"What a terrible smell" my father asked, "what could it be?"
"They're boiling sugar beets", I said, "there's a sugar factory here." We were passing through Cantley in Norfolk, England.
Sugar beets make syrup, and bread, and you can use them as a vegetable, almost anything. Having sugar beets, and little else, instilled in me a hatred of refined beet sugar that has never gone away. Not a hatred of sweet things, mind you; just of that one hideous product.
Hideous because refined sugar is, in the nutritional sense, the most unnecessary, even dangerous substance imaginable. The famous French slimming guru Michel Montignac put it, "sugar", he said in his book Eat Yourself Slim, "is a poison and should be treated as such."
Couldn't agree more. And of all sugars, it happens to be beet sugar that is by some distance the worst. Cane sugar, although just as unnecessary, is a bit better. Honey a bit better yet. But honestly, all of these are best avoided and replaced by artificial sweeteners, of which there is now a great variety.
A poison it is, but how addicted the world seems to be to it. People put it in absolutely everything, so that even the most fervent sugar hater can't avoid taking it in unless he gives all processed foods a wide berth. Open a tin of peas and you'll find there's sugar in it. A frozen TV dinner: ditto. A simple loaf of bread: the same. There's sugar everywhere. No surprise, really, for sugar is a huge business; the world annually produces in the region of 135 million tonnes of the stuff.
The EU fears 'the European sugar revolution'. The first shot in this bloody conflict was going to be fired by the European Commissioner for agriculture, Denmark's Mariann Fischer Boel who has drawn up a plan for the drastic reduction - a phasing out, rather - of all subsidies for sugar farmers. As things stand, European sugar beet growers are guaranteed a price for their product that is three times higher than the world market price.
A slap in the face for sugar farmers in the rest of the world, especially in developing countries like Brazil, India, Thailand and Mexico who find it all but impossible to compete. Even their own domestic markets are distorted by huge dumping of European sugar; a high guaranteed price is an open invitation to excess production. Thus, Europe produces not one but three types of sugar: A sugar (for EU consumption), B sugar (for reserve stocks) and C sugar (excess for dumping in poor countries and putting their cane farmers out of business).
High time that an end was put to this selfish dishonesty (or is it dishonest selfishness?) and Ms Fischer Boel has my full support.
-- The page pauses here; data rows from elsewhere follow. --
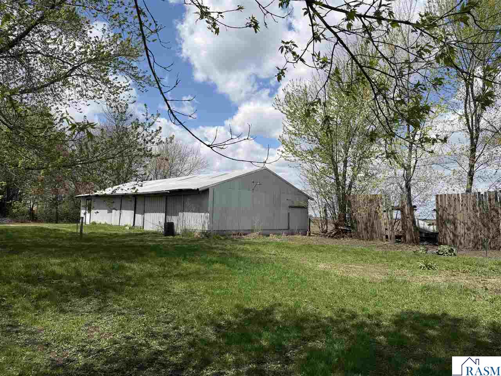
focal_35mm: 24
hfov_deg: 71.6
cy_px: 188
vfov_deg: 56.8
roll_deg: -1.9
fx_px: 347
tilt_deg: +4.6
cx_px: 250
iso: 80
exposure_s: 1/6173
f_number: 1.78
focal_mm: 6.76
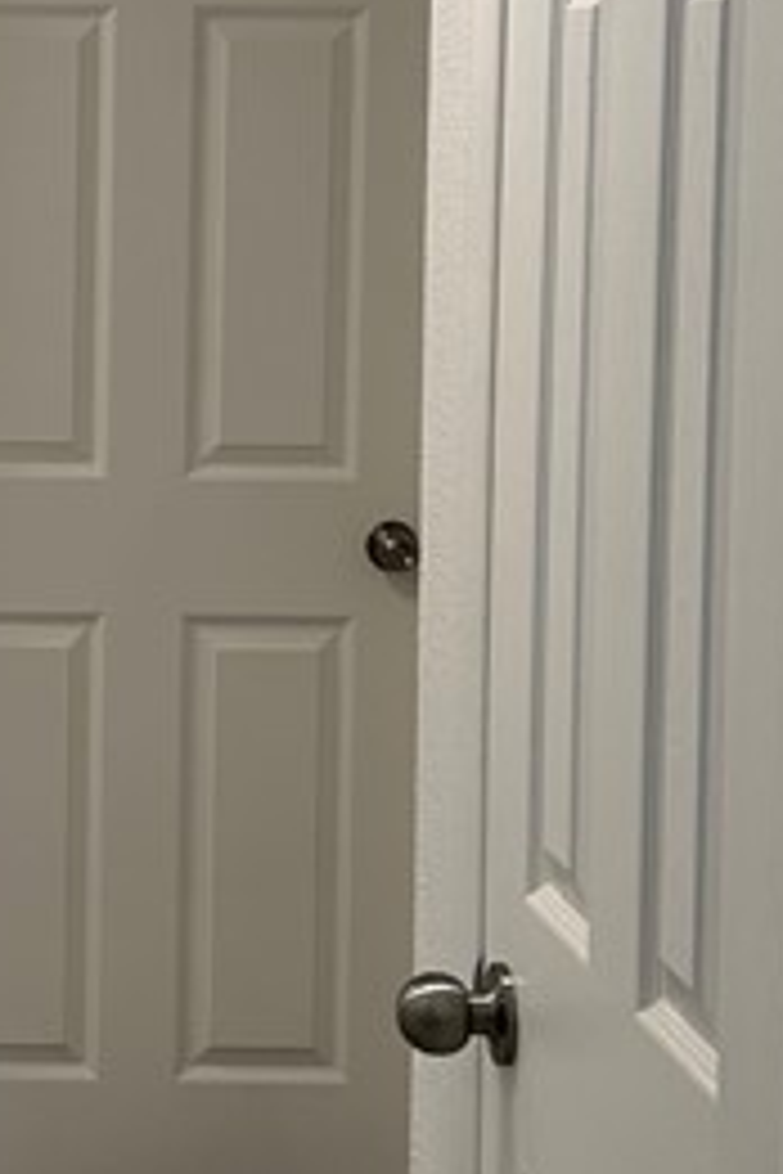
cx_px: -207
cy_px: 256
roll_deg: -0.9
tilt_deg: -3.4
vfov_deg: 20.6
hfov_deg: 13.5
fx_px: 3197
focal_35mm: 98
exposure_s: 1/121
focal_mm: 6.86
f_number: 1.78
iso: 64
If she manages to convince the 25 European agriculture ministers of the rightness of her scheme then be prepared for a lot of wailing and gnashing of teeth from among the European farming community. A sugar cube is a small price to pay for fairness.
The one problem with the Commissioner's plan is that it will also dversely affect many sugar farmers in poor countries such as Jamaica, Mozambique and Malawi, who have a special deal with the EU allowing them to sell quantities of cane sugar to Europe at the guaranteed EU price.
They, too, will see their income drop by about 40 percent over the next two years. A generous compensation scheme - to tide them over until they've switched to a less harmful and teeth-rotting type of crop - would be the least the EU could do for them.
But still. Sugar? There ought to be a law.